Believe it or not (at least here) groin strikes are not trained defensive tactics. Knee strikes to the abs are but groin strikes aren’t. They can be applied under an “untrained but justified” situation or during a “dynamic application of a trained maneuver”, but in and of itself groin strikes aren’t trained. For one thing, combative male subjects tend to stand in a boxers stance, blading their body and making a groin strike difficult.

Tasers and OC spray are specific so officers don’t have to put hands on. This lowers the incidents of officer and subject injuries. I can spray or light someone up at 10 feet. Kind of hard to crack their jewels at that distance with a knee or foot.

As for effect, the Taser interrupts muscular control ability. Kind of hard to assault an officer when you can’t move. But once the device is turned off the effect pretty much ends. It doesn’t linger as much as a nut crack. OC tends to cause involuntary eye closure as well as pain. Hard to fight when you can’t see

The closest I came was a brief jolt from a neon sign transformer I bought at a garage sale. I was doing some recreational psychedelics in those days, and we were always looking for something that would look amazing while on a trip. I hooked up a pair of jumper cables to the sign leads and plugged in the transformer. The first few times, it worked spectacularly well, stretching fiery bolts between the cable ends. Then I happened to put one knee down. The eager electricity found a path of lesser resistance, jumping through a crack in the cable’s insulation to my right hand and burning a wee hole in my jeans from my left knee to the concrete floor. It took just an instant for my quadriceps to jump my knee off the floor, and it was over. After that, I didn’t want to play with the transformer again.

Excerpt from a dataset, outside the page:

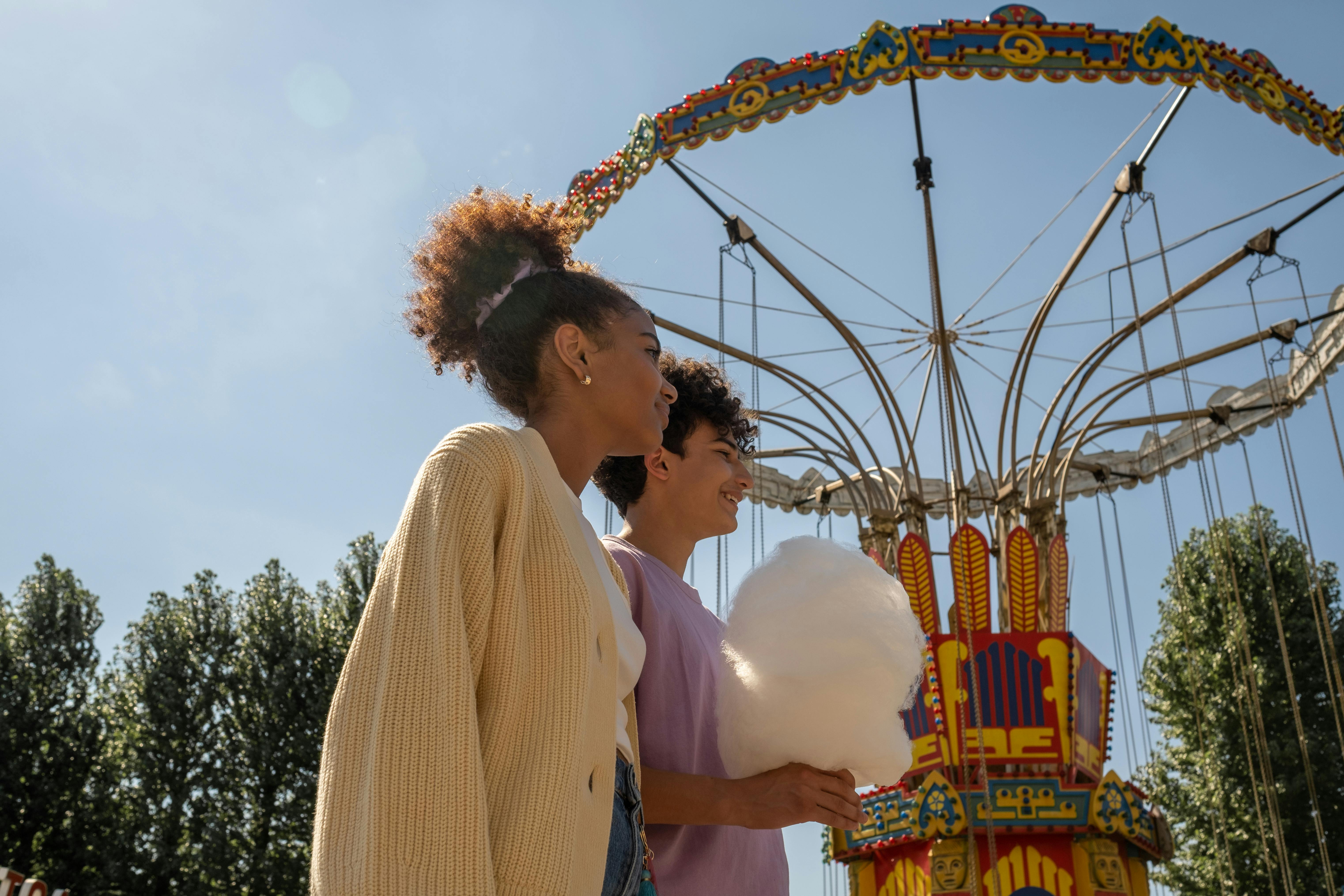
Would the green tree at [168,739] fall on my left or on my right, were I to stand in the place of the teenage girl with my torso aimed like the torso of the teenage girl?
on my left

I don’t know if his prison is typical, but my son has had specific training in “fighting dirty”. Eye gouging, attention to the testicles, choke holds, everything is fair game.

That said, he is certified in “cell extraction” which is exactly what it sounds like. Occasionally someone doesn’t cooperate when told to come out of their cell. They have a well practiced approach to remioving someone from their cell. I am so happy to have never experienced prison.

Every state has it’s own standards on defensive tactics training. When I first became a LEO back in ‘82 choke holds were trained. Not anymore for a long time. Eye goges and groin strikes could fall under untrained but justified. We were never trained to do it.

I was a Sheriffs Deputy during my first career and briefly was assigned to a large jail. Extractions were an occasional thing, usually performed by the CERT team.

In NJ, at least, getting “exposed” to pepper spray is a requirement while being tased is not. The last I heard, the manufacturer of Tasers does not even require that instructors be tased. The point of pepper spraying recruits is to show that the effects can be fought through (more or less) should they be sprayed and they are required to do defend themselves and perform tasks after taking a hit. The point is not to show them how much it hurts so that they can empathize with people that they spray. Tasers, when they work, cannot be be fought through.